Interplanetary travel is possible, but likely to be quite expensive. However Stross speculates that the more important point behind planetary travel will not be the "how", but the "why" of it. Stross quotes Bruce Sterling:
I'll believe in people settling Mars at about the same time I see people settling the Gobi Desert. The Gobi Desert is about a thousand times as hospitable as Mars and five hundred times cheaper and easier to reach. Nobody ever writes "Gobi Desert Opera" because, well, it's just kind of plonkingly obvious that there's no good reason to go there and live. It's ugly, it's inhospitable and there's no way to make it pay. Mars is just the same, really. We just romanticize it because it's so hard to reach.He largely poo-poos arguments like manifest destiny and making man immortal among the stars. Honestly, I don't think these are concepts we can just hand-wave away. Stross dismisses them because he can't see people investing in endeavors they can never personally benefit from. I disagree. For centuries people have done things, like the global explorers of centuries past or the environmentalists of today, which benefit them little but benefit coming generations greatly. I've heard that the Japanese have 100 year mortgages in some areas. Mortgages that they take knowing they will never be able to repay. I don't think Stross understands human nature as well as he thinks he does.

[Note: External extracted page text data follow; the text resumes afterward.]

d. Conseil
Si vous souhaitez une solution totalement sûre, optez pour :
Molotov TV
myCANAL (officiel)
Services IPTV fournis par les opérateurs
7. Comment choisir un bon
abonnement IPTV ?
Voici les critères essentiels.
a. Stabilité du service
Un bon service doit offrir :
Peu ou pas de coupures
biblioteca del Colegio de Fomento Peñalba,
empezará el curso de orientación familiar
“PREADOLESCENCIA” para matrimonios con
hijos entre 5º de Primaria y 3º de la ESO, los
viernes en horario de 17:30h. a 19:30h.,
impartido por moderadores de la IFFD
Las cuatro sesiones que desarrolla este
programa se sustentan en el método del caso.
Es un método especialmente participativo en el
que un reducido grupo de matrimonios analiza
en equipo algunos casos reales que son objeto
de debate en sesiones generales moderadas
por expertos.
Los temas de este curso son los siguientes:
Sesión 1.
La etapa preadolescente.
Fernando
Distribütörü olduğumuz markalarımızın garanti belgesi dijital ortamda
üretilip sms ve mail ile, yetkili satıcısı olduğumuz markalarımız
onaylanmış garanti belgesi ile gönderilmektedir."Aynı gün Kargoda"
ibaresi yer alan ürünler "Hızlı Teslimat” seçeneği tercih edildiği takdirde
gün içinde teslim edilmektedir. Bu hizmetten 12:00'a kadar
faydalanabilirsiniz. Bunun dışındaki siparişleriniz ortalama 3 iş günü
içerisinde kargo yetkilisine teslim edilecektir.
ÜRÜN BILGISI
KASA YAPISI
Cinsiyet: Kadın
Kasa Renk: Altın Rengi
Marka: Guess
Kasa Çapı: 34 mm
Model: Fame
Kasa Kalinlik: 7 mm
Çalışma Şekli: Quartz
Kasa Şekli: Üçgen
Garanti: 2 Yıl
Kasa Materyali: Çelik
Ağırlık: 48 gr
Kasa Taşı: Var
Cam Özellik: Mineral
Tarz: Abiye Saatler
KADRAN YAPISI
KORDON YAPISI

I can foresee a future where the Earth may be vulnerable to a mass cataclysm. For the first time ever, we have cheap and easy global travel and communications. This means that diseases can spread incredibly fast, potentially faster than we can react. It also means that ideas can spread incredibly fast and, as the world grows smaller, ideological diversity may shrink as well. This means that the entire world may be open to a social cataclysm similar to the coming demographic collapse of Europe. Given that kind of situation, interplanetary colonization might be a good idea.